As we are all growing and needed more money to fund university and college, my father once again had to go abroad to earn a decent living.  He said what he earned in the Philippines for a year can be earned abroad in a month.

We missed him so much.  There was no happier time than when he comes home and no saddest time than when we had to see him off to the airport except when we had to meet his repatriated body back to the Philippines.  He died from complications of diabetes while in Saudi Arabia.

In his luggage we found a dozen of Mills & Boons! From the grave my father telling us we can read what we like!

And the most mysterious thing is that he actually died on 15 February, the date he chosed for his new “Birth Certificate”

Anyway, this blog is getting too long.

There are too much more to say but probably later.

Anyway, Daddy, YOU have been gone a long time from us but you are always in MY Heart, OUR Hearts.

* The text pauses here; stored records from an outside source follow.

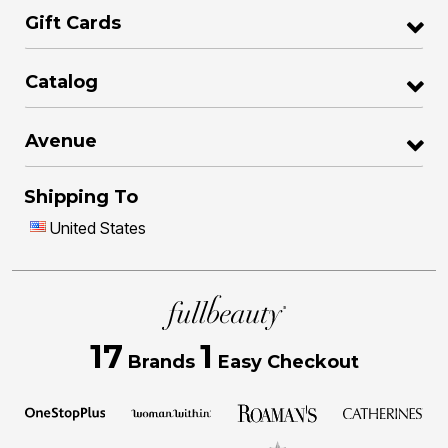
Gift Cards
Catalog
Avenue
Shipping To
United States
17
1
Brands
Easy Checkout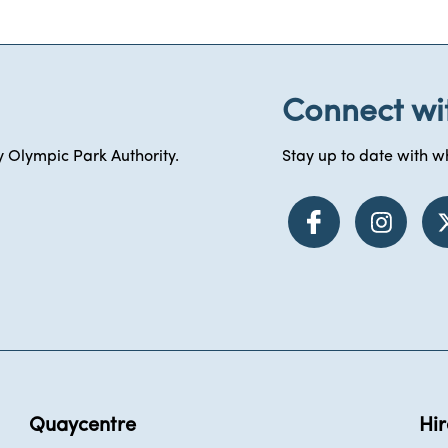
Connect wi
 Olympic Park Authority.
Stay up to date with wh
Quaycentre
Hir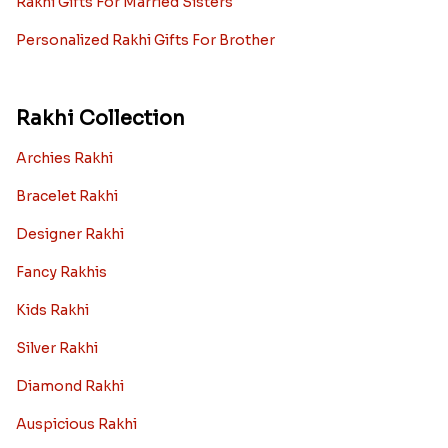
Rakhi Gifts For Married Sisters
Personalized Rakhi Gifts For Brother
Rakhi Collection
Archies Rakhi
Bracelet Rakhi
Designer Rakhi
Fancy Rakhis
Kids Rakhi
Silver Rakhi
Diamond Rakhi
Auspicious Rakhi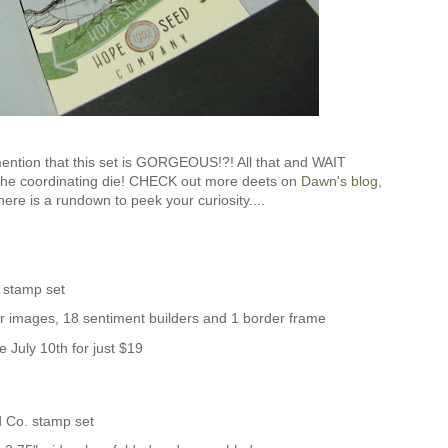
mention that this set is GORGEOUS!?! All that and WAIT
the coordinating die! CHECK out more deets on
Dawn's blog
,
ere is a rundown to peek your curiosity....
 stamp set
er images, 18 sentiment builders and 1 border frame
e July 10th for just $19
 Co. stamp set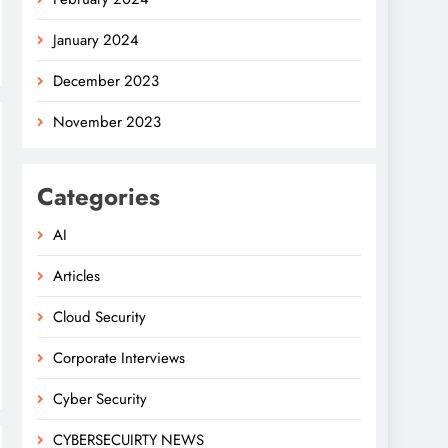
January 2024
December 2023
November 2023
Categories
AI
Articles
Cloud Security
Corporate Interviews
Cyber Security
CYBERSECUIRTY NEWS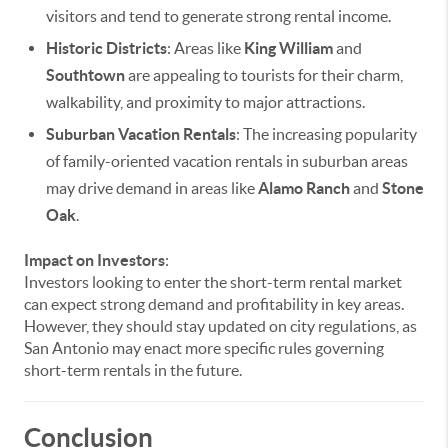
visitors and tend to generate strong rental income.
Historic Districts
: Areas like
King William
and
Southtown
are appealing to tourists for their charm,
walkability, and proximity to major attractions.
Suburban Vacation Rentals
: The increasing popularity
of family-oriented vacation rentals in suburban areas
may drive demand in areas like
Alamo Ranch
and
Stone
Oak
.
Impact on Investors
:
Investors looking to enter the short-term rental market
can expect strong demand and profitability in key areas.
However, they should stay updated on city regulations, as
San Antonio may enact more specific rules governing
short-term rentals in the future.
Conclusion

I always think that you would have loved both James (my son) and Nathan (my grandson) because I can see you in them especially in James.  I look at him and think, my Dad would be so proud of him!  He does not say much, the quiet type but he can put his mind into most things.  He is a ‘sorter’ like you.  Methodical!  And like you, most of his knowlege are self-taught!

HAPPY BIRTHDAY DADDY!

Peter and I chose your birthday to get wed 29 years ago to honour your memory.

I have never said this before but I DO LOVE YOU, DADDY!  WHEREVER YOU ARE!

 

1001: Family

Peter and I love this little drawing of our beloved Nat-nat of his ‘Family Morton’. He’s five and learning to write and read. I am so impressed with his skill and talent. I think we are going to have a boy genius here.

I saw the film, Imitation Game, which is about Alan Turing, a mathematics genius, whose war accomplishment is said to have shorten the second world war,WWII, by two years and saved 14 million people from becoming casualties of war. The young brilliant Alan Turing used to painstakingly separate his peas from his carrots which reminds me of our little Nat-nat, who is rather pernickety with his food.

He likes his food, don’t get me wrong, but he wants his dinner served according to his predilection or in a certain way. He doesn’t want things touching each other. 😉 He wants his peas in one corner, his chicken nuggets in another corner and his chips at another side and not to mention his tomato sauce pooled in the middle, not drizzled in the chips or chicken, otherwise he would refuse to eat. Poor Stacey, his mother, had to take all these into consideration when preparing our little angel’s din-dins

This is family.  Looking after each other, for better or for worst.  Blood is thicker than water.  Proverbs and sayings have been coined for thousands of years with regards to families.

Nathan, age 5, family Photo by PH Morton

Nathan, age 5, family
Photo by PH Morton

Mind you, family can also be a source of so much grief, a la Romeo and Juliet or the late Diana, Princess of Wales with her relations with the Windsor Family so much so that the Queen, herself, grimly admitted in November of 1994 that it was annus horribilis for her. 🙁

 

You see much more of our children once they leave home.